I am trying to calculate the Lag for a Consumer Group hosted in Confluent Kafka using the below Python Code
from confluent_kafka.admin import AdminClient, NewTopic
from confluent_kafka import KafkaException, KafkaError, Consumer
from confluent_kafka import TopicPartition
import json
# Set up the configuration for the Confluent Cluster
conf = {'bootstrap.servers': 'pkc-43332.us-west1.gcp.confluent.cloud:9092',
'security.protocol': 'SASL_SSL',
'sasl.mechanism': 'PLAIN',
'sasl.username': '<user-name>',
'sasl.password': '<pswd>'}
# Create the AdminClient using the configuration
admin_client = AdminClient(conf)
# Get the consumer group description
group_metadata = admin_client.list_groups()

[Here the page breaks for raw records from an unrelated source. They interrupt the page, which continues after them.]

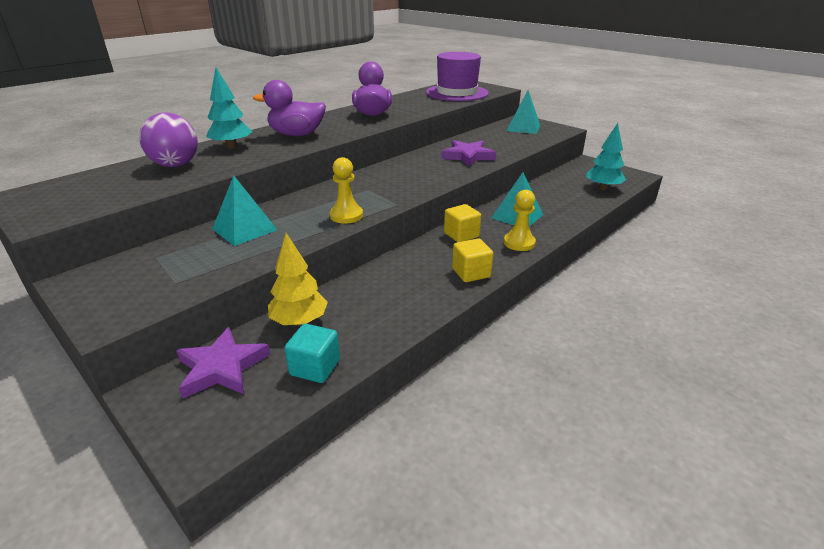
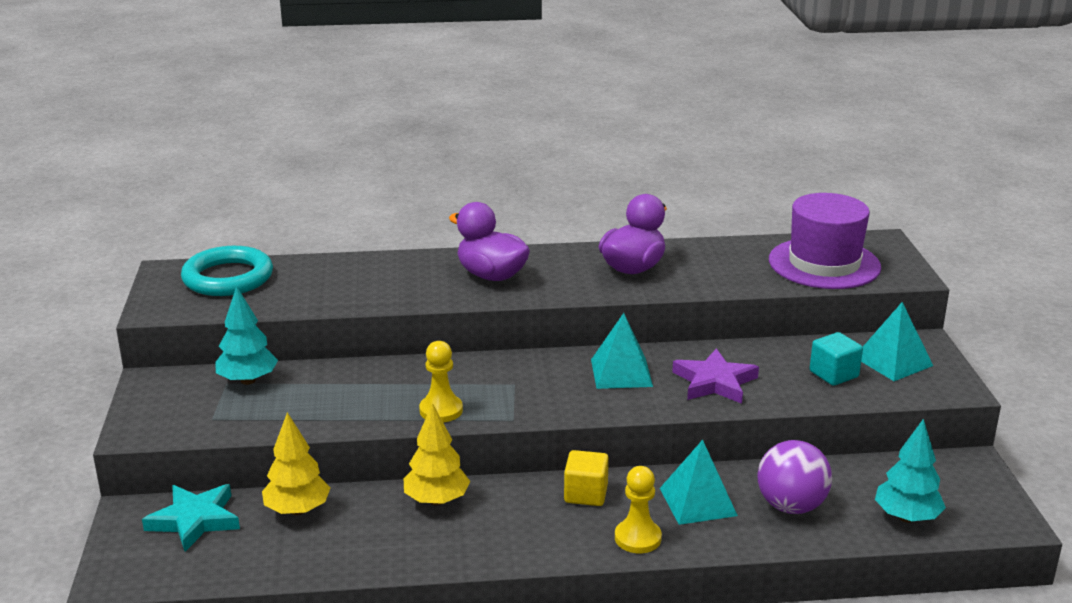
camera: 40 degrees right, 5 degrees down
(89, 184) = (228, 278): none -> turquoise ring
(176, 165) = (321, 280): purple ball -> purple ball (791, 506)
(222, 367) = (195, 520): purple star -> turquoise star
(231, 146) = (402, 270): turquoise tree -> turquoise tree (248, 380)
(244, 229) = (329, 384): turquoise pyramid -> turquoise pyramid (621, 373)
(315, 367) = (257, 560): turquoise cube -> turquoise cube (834, 374)
(386, 273) = (437, 500): none -> yellow tree
(471, 273) = (522, 545): yellow cube -> none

# Check if the consumer group is active
group_name = 'connect-consumer-group'
if group_name not in [group.id for group in group_metadata]:
print(f"No consumer group with name {group_name} found.")
exit()
# Get the consumer group details
group_info = admin_client.describe_consumer_groups([group_name])
group_info = group_info[group_name].result()
# Get the topic partitions for the consumer group
topic_partitions = {}
for member in group_info.members:
for tp in member.assignment.topic_partitions:
topic_partitions[tp.topic] = topic_partitions.get(tp.topic, []) + [tp.partition]
# Create a Consumer object
consumer_conf = {'bootstrap.servers': 'pkc-43332.us-west1.gcp.confluent.cloud:9092',
'security.protocol': 'SASL_SSL',
'sasl.mechanism': 'PLAIN',
'sasl.username': '<user-name>',
'sasl.password': '<pswd>',
'group.id': group_name,
'auto.offset.reset': 'earliest'}
consumer = Consumer(consumer_conf)
# Calculate lag for each topic partition
for topic, partitions in topic_partitions.items():
for partition in partitions:
tp = TopicPartition(topic, partition)
current_offset = consumer.position([tp])[0].offset
end_offset = consumer.get_watermark_offsets(tp)[1]
# Calculate lag
lag = end_offset - current_offset
print(f"Lag for {topic}-partition-{partition}: {lag}, end offset is {end_offset}, current offset is {current_offset}")
In this the current-offset is always -1001 for all the partitions, where as the end-offset is correctly fetched from Confluent. When I run the below command in shell, it returns the exact numbers for current and the end offset,
kafka-consumer-groups
--bootstrap-server pkc-43332.us-west1.gcp.confluent.cloud:9092
--command-config /home/dbuser/client-config.properties
--describe --group connect-consumer-group
--timeout 10000
What can we do differently in Python(passing any additional parameters, adding/updating configurations etc) to get the exact current-offset as the command executed in command line?